Treviso rilancia la musica al Del Monaco: la nuova stagione parte con La Fenice
Venerdì 4 settembre il primo appuntamento 2026/27 al Teatro Comunale Mario Del Monaco: sul podio Elisabetta Maschio, per la prima volta con l’orchestra veneziana.
Non sarà un’apertura ordinaria quella scelta dal Teatro Comunale Mario Del Monaco per avviare la stagione concertistica 2026/27. Treviso inaugura il nuovo cartellone con un concerto fuori abbonamento affidato all’Orchestra del Teatro La Fenice, chiamata a dare il via a un’annata che punta ad allargare l’offerta musicale cittadina.
L’appuntamento è fissato per venerdì 4 settembre alle 20 e rappresenta uno dei passaggi più visibili del nuovo programma curato dal direttore artistico Stefano Canazza. Per il teatro trevigiano si tratta infatti dell’avvio di una stagione più ampia rispetto al passato, con 14 date complessive invece di 11 e una proposta che attraversa generi e formati diversi.
Un cartellone più esteso per il pubblico trevigiano
Il Del Monaco sceglie quindi di partire da due pilastri del repertorio classico, Mozart e Beethoven, ma il disegno complessivo guarda più lontano. Accanto alle serate sinfoniche, il calendario prevede spazio per musica da camera, recital, concerti solistici, jazz, gospel, tango e pagine contemporanee.
La serata inaugurale assume così anche un valore simbolico: non solo il primo concerto della stagione, ma il segnale di una programmazione che vuole allargarsi e diversificarsi, mantenendo al centro la qualità delle proposte ospitate a Treviso.
Mozart e Beethoven per la serata del 4 settembre
Il programma scelto per l’esordio mette in fila tre pagine molto note. In apertura ci sarà l’ouverture del Don Giovanni, una delle partiture più riconoscibili di Mozart, capace di condensare in pochi minuti tensione drammatica e slancio teatrale.
Il percorso mozartiano proseguirà con la Sinfonia n. 35 in re maggiore K. 385, detta Haffner, nata nel 1782 dalla rielaborazione di una serenata scritta per la famiglia Haffner di Salisburgo.

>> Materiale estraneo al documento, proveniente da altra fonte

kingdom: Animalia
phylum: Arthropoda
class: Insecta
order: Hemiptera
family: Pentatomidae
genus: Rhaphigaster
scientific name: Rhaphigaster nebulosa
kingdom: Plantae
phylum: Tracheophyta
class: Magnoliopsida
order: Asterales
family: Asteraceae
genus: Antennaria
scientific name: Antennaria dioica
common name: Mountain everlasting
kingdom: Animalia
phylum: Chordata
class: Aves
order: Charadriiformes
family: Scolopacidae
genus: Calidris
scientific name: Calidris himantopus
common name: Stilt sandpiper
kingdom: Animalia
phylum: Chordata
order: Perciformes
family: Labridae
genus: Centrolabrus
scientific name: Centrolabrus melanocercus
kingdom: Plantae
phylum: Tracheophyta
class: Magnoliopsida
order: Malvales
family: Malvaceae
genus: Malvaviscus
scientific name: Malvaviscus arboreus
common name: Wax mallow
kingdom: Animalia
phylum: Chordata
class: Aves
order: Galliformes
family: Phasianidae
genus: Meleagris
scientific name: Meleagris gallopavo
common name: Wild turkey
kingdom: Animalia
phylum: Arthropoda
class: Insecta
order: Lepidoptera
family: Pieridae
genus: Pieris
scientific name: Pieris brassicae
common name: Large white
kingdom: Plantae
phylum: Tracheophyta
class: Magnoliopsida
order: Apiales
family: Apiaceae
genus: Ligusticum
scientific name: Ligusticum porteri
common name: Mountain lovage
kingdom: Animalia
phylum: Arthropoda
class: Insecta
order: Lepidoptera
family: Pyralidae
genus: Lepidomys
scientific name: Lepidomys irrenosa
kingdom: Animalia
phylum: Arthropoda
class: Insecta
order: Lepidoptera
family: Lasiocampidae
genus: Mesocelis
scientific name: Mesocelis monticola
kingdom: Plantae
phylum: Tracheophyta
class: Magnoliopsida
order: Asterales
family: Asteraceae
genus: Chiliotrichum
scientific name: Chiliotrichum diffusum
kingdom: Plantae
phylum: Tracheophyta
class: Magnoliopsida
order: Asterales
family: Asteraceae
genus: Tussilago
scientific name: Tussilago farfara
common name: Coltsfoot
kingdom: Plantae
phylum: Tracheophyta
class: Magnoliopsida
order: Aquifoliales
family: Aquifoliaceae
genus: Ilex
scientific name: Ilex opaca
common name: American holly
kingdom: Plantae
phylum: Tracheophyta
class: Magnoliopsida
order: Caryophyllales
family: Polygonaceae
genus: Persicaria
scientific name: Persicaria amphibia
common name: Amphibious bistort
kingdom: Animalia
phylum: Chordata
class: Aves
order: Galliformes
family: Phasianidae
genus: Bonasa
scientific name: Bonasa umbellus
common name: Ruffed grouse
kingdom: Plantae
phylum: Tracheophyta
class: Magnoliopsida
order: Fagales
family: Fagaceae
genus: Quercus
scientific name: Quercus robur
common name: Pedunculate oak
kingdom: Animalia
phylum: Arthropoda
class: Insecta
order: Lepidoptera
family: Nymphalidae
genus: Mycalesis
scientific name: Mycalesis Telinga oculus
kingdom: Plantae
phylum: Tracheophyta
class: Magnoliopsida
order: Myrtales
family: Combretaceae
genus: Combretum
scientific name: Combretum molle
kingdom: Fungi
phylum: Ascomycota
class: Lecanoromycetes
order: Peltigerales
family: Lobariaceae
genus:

Nella seconda parte il programma si sposterà su Beethoven con la Sinfonia n. 8 in fa maggiore op. 93, lavoro che unisce misura classica, ironia e continue invenzioni interne.
Il debutto di Elisabetta Maschio con l’orchestra veneziana
Uno degli elementi di maggiore interesse della serata riguarda il podio. A dirigere sarà Elisabetta Maschio, al suo primo impegno con l’Orchestra del Teatro La Fenice. Per la direttrice si tratta di un debutto significativo all’interno di una carriera costruita in ambito internazionale.
La sua formazione è passata dal Conservatorio Giuseppe Verdi di Milano; nel suo percorso è stata allieva e assistente di Gustav Kuhn. Il debutto come direttrice risale al 1991 alla Staatsoper di Budapest, a cui si sono aggiunte nel tempo altre esperienze, tra cui il Macerata Festival con Madama Butterfly.
Maschio ha collaborato con istituzioni sinfoniche e teatri in Italia e all’estero, ricoprendo anche ruoli di direzione artistica all’Ente Concerti M. De Carolis di Sassari, al Teatro Politeama Greco di Lecce e alla Istituzione Concertistica Orchestrale di Lecce. Oggi è direttore artistico di Gioie Musicali di Asolo, realtà ben conosciuta nel panorama veneto.
La Fenice a Treviso con il peso della sua storia
La presenza dell’orchestra veneziana aggiunge ulteriore rilievo all’apertura di stagione. La storia della compagine è legata in modo diretto a quella del Teatro La Fenice, luogo centrale per il melodramma italiano e scenario di prime assolute entrate stabilmente nella storia della musica.
Nel corso dei decenni, sul podio si sono succeduti direttori di primo piano, da Arturo Toscanini a Richard Strauss, da Pietro Mascagni a Gian Francesco Malipiero, fino a personalità come Bernstein, Stravinskij, Claudio Abbado, Riccardo Muti, Lorin Maazel e Myung-Whun Chung. Un’eredità musicale che accompagna anche questa trasferta trevigiana.
Per Treviso, dunque, il primo appuntamento della stagione 2026/27 assume il profilo di una serata di forte richiamo: una grande orchestra, un programma classico di grande presa e un debutto sul podio che aggiunge interesse a un’apertura destinata a segnare il passo del nuovo anno musicale del Del Monaco.